[Reprinted from a Google Buzz post of Feb 12, 2010; expanded, July 20, 2019.]

As a professional courtesy, research papers in mathematics should be at a “local maximum” with respect to the results-to-effort ratio: any “cheap” consequences, generalisations, variants, illustrative counterexamples, etc. of one’s main results should be put into the paper if this can be done with only moderate effort on the author’s part.  If one is too lazy to do this, these consequences might not appear in the literature for some time (as they are too close to your own paper to be separately publishable in their own right), and each reader may have to rederive them by himself or herself, which is a much less efficient process in the long run.

Conversely, if a huge fraction of the paper is devoted to only a minor extension of the main results, one may consider removing that section, or replacing it by a sketch or even just a remark; it may be that a subsequent paper is able to achieve that result with much less effort anyway.

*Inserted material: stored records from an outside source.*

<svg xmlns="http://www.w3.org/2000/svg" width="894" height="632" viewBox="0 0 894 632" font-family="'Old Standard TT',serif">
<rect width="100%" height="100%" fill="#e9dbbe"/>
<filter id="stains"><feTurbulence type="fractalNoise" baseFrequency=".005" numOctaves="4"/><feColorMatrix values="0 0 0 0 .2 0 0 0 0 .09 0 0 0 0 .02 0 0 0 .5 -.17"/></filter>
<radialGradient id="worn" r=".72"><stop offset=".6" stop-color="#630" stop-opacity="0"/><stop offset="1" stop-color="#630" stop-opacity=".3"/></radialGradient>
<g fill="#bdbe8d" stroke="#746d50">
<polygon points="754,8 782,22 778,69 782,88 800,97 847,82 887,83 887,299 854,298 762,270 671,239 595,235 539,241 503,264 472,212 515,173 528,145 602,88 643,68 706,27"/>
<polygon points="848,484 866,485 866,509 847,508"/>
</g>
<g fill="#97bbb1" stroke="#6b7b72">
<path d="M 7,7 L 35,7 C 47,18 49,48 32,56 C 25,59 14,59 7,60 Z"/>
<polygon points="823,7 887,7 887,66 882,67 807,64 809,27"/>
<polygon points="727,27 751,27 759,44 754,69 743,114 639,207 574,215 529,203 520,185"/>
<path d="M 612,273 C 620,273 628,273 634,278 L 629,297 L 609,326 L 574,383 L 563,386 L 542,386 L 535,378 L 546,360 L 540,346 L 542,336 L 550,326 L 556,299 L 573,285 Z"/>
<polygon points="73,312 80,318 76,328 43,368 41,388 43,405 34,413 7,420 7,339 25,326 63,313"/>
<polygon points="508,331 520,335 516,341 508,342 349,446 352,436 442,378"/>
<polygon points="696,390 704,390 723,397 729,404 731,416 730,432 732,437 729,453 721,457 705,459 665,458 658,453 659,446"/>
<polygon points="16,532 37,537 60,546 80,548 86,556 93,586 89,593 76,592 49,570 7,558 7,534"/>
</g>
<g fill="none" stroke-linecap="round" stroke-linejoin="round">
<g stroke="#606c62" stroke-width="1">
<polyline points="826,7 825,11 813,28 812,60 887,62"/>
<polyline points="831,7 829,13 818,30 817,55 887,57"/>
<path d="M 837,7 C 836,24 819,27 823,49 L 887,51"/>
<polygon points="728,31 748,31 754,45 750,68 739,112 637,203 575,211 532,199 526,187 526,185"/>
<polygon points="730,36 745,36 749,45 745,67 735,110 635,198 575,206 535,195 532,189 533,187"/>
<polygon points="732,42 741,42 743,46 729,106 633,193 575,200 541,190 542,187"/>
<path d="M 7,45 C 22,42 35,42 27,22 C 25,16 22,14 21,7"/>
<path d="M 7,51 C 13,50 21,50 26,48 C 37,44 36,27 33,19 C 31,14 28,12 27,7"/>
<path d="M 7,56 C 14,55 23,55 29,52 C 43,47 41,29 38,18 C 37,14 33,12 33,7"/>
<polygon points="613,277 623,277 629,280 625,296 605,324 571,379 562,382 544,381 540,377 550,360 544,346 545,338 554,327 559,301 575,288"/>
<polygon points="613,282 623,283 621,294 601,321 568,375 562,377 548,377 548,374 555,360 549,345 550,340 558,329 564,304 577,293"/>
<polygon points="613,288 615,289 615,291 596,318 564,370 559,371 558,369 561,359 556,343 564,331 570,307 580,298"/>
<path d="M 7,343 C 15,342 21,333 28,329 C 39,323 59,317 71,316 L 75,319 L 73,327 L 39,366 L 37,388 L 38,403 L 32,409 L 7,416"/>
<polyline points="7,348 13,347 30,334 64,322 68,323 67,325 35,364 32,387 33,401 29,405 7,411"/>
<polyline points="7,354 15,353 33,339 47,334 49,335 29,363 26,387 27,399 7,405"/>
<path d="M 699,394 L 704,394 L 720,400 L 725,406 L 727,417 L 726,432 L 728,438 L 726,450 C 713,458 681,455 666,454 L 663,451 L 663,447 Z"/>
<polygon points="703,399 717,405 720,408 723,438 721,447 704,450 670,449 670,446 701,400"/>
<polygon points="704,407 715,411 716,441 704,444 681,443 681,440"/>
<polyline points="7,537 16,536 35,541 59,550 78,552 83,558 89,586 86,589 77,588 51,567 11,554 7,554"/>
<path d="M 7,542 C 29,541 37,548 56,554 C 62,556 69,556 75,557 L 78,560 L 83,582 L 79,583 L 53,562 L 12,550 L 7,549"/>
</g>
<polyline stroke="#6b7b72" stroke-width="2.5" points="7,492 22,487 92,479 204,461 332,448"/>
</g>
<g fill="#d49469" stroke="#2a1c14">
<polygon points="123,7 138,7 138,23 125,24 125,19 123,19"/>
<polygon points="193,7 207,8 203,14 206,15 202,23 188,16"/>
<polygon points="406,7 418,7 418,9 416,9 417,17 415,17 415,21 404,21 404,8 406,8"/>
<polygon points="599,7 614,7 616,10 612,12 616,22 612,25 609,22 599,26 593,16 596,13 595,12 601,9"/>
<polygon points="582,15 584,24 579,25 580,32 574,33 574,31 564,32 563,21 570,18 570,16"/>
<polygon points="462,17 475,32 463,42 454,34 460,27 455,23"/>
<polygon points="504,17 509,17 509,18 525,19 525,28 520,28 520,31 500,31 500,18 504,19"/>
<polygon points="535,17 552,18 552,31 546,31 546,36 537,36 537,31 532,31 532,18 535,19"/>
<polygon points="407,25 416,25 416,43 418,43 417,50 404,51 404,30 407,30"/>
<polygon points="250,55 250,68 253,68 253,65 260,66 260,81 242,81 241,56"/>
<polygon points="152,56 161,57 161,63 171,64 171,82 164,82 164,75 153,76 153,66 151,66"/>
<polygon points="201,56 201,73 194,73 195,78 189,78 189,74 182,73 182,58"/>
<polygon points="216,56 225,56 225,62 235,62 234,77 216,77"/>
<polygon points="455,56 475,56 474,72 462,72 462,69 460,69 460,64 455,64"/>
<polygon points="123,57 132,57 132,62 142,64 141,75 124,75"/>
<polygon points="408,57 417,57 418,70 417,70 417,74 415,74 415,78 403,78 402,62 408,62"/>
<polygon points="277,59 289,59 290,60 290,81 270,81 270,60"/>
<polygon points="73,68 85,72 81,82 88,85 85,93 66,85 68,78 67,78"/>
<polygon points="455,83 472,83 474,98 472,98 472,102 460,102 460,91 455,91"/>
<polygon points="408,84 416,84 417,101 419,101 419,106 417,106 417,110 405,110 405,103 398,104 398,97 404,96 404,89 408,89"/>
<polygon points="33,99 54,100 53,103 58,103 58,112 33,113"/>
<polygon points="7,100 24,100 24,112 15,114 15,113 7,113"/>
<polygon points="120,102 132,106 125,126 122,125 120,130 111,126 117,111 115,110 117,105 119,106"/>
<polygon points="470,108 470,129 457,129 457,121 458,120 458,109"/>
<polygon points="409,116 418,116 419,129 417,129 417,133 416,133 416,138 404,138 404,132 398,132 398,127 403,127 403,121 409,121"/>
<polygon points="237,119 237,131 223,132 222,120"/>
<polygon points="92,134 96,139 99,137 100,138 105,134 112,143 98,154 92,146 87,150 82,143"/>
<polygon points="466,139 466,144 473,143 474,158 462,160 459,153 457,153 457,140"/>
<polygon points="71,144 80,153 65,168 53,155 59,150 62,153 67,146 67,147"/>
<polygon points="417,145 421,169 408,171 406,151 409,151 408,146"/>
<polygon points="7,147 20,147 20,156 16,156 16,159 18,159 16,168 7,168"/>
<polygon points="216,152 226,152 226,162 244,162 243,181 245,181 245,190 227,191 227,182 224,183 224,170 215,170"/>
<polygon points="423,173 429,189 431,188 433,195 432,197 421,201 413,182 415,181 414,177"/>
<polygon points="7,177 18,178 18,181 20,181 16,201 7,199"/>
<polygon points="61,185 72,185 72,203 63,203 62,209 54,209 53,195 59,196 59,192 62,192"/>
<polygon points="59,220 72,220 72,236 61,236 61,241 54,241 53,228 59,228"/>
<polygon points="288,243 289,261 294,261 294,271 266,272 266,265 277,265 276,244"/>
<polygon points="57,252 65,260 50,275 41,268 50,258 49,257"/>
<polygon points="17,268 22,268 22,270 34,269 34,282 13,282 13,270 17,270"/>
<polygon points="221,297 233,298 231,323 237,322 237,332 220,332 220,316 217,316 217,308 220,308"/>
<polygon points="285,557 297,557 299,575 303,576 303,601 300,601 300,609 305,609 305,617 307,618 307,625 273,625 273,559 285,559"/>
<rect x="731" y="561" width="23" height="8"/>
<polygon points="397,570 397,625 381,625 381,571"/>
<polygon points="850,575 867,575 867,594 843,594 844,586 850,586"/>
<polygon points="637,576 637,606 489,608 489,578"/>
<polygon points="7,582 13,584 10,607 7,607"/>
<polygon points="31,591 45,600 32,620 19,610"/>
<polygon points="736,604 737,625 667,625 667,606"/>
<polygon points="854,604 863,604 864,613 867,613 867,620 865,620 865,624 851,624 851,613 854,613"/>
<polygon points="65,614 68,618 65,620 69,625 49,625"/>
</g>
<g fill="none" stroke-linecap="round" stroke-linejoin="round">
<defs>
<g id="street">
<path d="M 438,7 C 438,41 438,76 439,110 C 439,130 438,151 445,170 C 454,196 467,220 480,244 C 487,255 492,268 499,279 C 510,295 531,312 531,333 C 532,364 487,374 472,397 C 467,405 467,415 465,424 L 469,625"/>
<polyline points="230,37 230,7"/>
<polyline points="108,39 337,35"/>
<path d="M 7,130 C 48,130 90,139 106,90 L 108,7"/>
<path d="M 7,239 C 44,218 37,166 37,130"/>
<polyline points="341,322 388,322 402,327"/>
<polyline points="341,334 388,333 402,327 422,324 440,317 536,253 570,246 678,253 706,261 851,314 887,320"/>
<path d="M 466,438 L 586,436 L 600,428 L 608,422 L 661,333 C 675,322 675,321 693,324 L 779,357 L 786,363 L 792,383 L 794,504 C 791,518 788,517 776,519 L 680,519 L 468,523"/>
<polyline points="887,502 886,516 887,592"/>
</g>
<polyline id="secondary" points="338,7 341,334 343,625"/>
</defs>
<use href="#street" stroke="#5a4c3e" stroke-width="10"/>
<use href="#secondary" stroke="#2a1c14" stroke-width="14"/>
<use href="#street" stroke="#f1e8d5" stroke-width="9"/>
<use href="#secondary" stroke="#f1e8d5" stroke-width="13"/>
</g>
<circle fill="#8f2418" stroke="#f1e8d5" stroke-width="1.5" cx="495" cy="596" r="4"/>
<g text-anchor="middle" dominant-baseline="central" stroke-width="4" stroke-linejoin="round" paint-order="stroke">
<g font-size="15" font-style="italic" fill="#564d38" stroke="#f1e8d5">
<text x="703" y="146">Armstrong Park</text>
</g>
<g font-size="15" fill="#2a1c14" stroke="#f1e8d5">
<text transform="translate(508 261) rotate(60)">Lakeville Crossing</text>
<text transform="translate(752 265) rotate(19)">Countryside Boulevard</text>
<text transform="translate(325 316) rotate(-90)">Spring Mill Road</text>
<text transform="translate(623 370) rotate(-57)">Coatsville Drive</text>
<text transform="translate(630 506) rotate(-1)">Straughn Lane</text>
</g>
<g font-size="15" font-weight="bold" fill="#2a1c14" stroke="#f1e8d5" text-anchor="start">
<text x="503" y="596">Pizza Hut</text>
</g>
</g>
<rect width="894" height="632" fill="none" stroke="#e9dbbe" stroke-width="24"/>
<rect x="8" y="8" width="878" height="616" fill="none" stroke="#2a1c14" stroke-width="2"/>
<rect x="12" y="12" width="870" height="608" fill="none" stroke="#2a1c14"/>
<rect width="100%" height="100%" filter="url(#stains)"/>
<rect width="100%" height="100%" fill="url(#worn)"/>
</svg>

In a similar vein, if one is able to prove some new partial result towards an interesting open problem by a “cheap” argument, such a result can still be publishable if one has explored all the natural ways to try to improve the results using more “expensive” techniques and concluded that these do not give significant improvements to the “cheap” result relative to the additional effort one would have to expend.  However, if it does seem that more expensive arguments would be able to give further improvements, it may make sense to hold off on publishing the cheaper result until it becomes clearer what the improvements are.  In some cases, the improvement is so significant that it no longer makes sense to publish the cheap result separately, although if the expensive argument is based on similar ideas as the cheap one then it can sometimes make sense to still give the cheap argument at the start of one’s final paper to help the reader get acquainted with some of the ideas of the proof.  In other cases, one could consider writing two papers, one containing the cheap result and one containing the expensive one, but with the former written in a way that motivates the latter, and possibly also with the former paper providing some useful lemmas or propositions that the latter can use directly.